# Schlacht um Mittelerde 1  30  fps cap entfernen?



## dubSpencer (12. Oktober 2014)

Hi, hoffe ihr könnt mir helfen, hab schon überall nach infos gesucht auch auf youtube...
Hab mit dem prog finalbig die ini.big im spielverzeichnis geöffnet und sehe bei gamedata.ini
auch die werte
GameData
  MapName = NoName.map
  UseFPSLimit = No
End 

bekomms trotzdem nicht hin den fps auszuschalten, hab gehört man muss das für jede map ändern...
Hat es von euch jemand geschafft und kann mir sagen wie´s aussehen muss?
Danke für die Hilfe


----------



## Herbboy (12. Oktober 2014)

Hmm, wird schwer sein einen zu finden, der das noch hat UND die FPS-Werte anpassen wollte. Hast Du denn die ini-Änderungen selber ausgedacht, oder stand das irgendwo als Tipp? Musst Du vlt auch im Spiel-Grafikmenü noch VSync abstellen, wenn es das dort gibt?


----------



## Elektrostuhl (13. Oktober 2014)

Btw hat die Begrenzung ihre Berechtigung, denn du bekommst keine flüssigere Darstellung hin, sondern beschleunigst lediglich das Spiel. Sieht und spielt sich fürchterlich.


----------



## dubSpencer (13. Oktober 2014)

Ausgedacht hab ich mir das nicht, hat meine suche ergeben.
Vsync hab ich schon versucht auch mit nvidiaInspector
Hab jetzt die ini´s in Die Schlacht um Mittelerde(tm)\data\ini extrahiert so geändert FramesPerSecondLimit = 60, UseFPSLimit = No 
und an die sum.exe verknüpfung -preferLocalFiles rangehängt...  
keine veränderung
Hab gehört das das spiel mit 60 fps dann mit doppelter geschwindigkeit läuft, im moment mit 30 fps kommts mir so vor als würde alles in slowmo laufen, die einheiten bewegen sich sehr langsam und ändern ihre richtung mit delay, hab win 7


----------



## Herbboy (13. Oktober 2014)

────────────────────

-- Zu erledigen --
1 – Welche Einstellungen aus den ini-Dateien nennt der Forenthread zu Schlacht um Mittelerde, und mit welchem Wert wird jede davon angegeben?
2 – Setze den Forenthread zu Schlacht um Mittelerde mit dem Beitrag fort, der nach der letzten Überschrift folgt.

-- Bereitgestellte Daten --
────────────────────

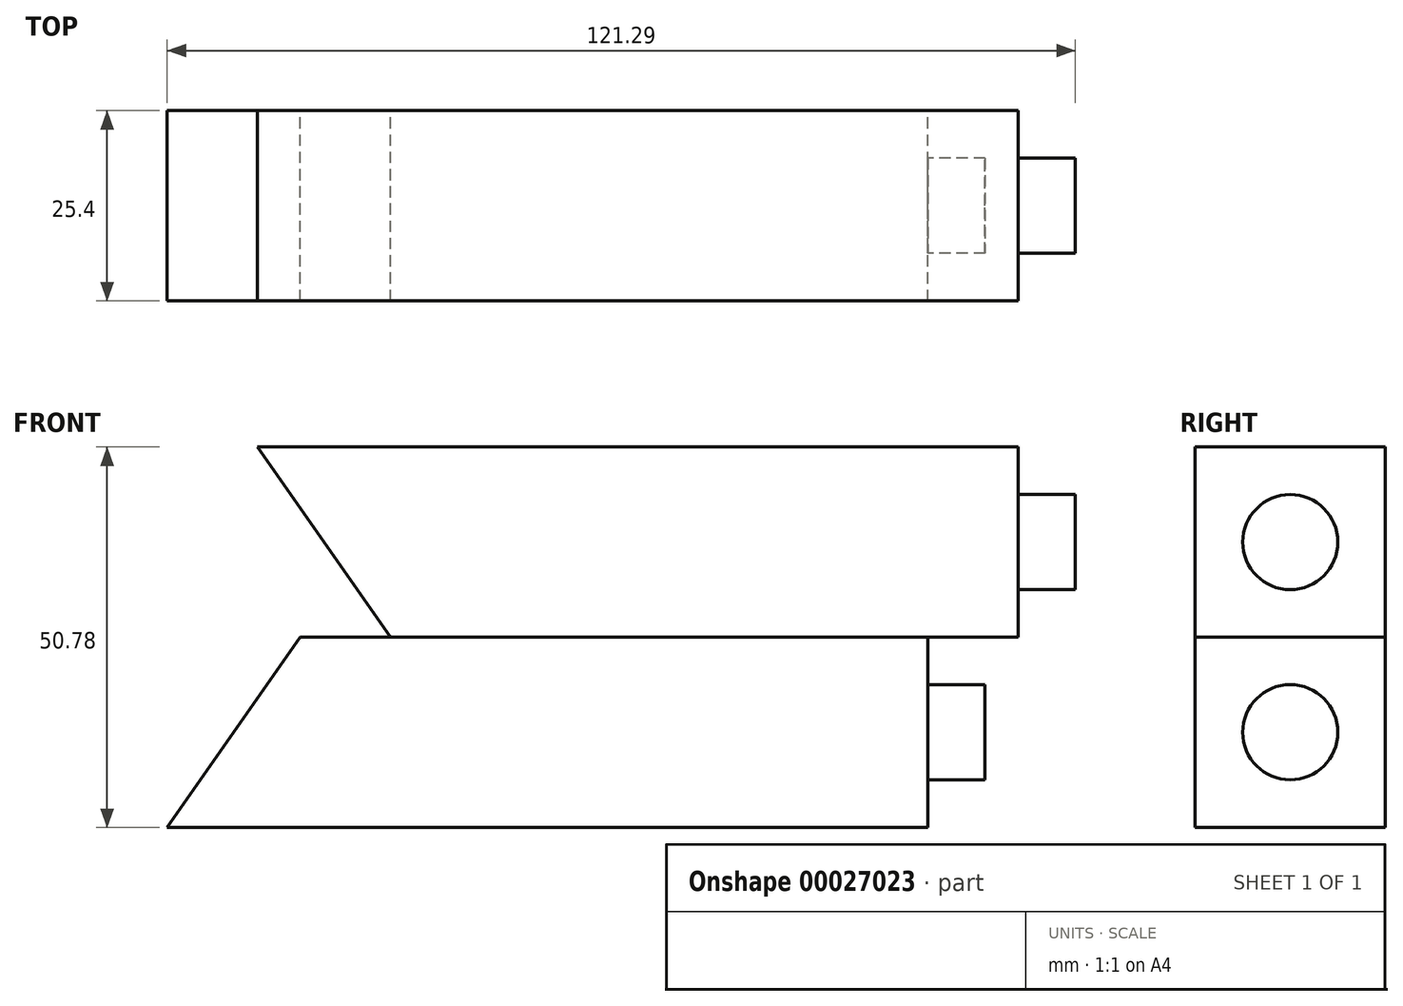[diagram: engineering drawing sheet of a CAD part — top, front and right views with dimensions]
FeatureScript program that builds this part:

────────────────────

-- Ergebnisse je Aufgabe --
1 –
- MapName = NoName.map
- UseFPSLimit = No
- FramesPerSecondLimit = 60

2 –
dubSpencer schrieb:


> Ausgedacht hab ich mir das nicht, hat meine suche ergeben.
> Vsync hab ich schon versucht auch mit nvidiaInspector
> Hab jetzt die ini´s in Die Schlacht um Mittelerde(tm)\data\ini extrahiert so geändert FramesPerSecondLimit = 60, UseFPSLimit = No
> und an die sum.exe verknüpfung -preferLocalFiles rangehängt...
> ...


 also, dann hast Du ein anderes Problem - vielleicht taktet die CPU nicht hoch, weil das Game zu anspruchslos ist? Oder ein Virenscanner stört das Spiel? Hast Du es denn mal im Win98-Kompatibilitätsmodus gestartet?


----------



## dubSpencer (13. Oktober 2014)

ich kann es nur mit vista kompatibilität starten, in jedem anderem modus bekomm ich stark verwaschene texturen...


----------



## Herbboy (13. Oktober 2014)

Deine Treiber für den PC sind aber alle aktuell? Auch Mainboard usw. ?


----------



## dubSpencer (13. Oktober 2014)

Habs geschafft, 
hab in der ini.big die ganze zeit versucht die einstellungen in data\ini\default\gamedata.ini zu ändern,
aber ich musste zu data\ini\gamedata.ini, als ich das fps limit ausgeschaltet hab war alles 10x schneller...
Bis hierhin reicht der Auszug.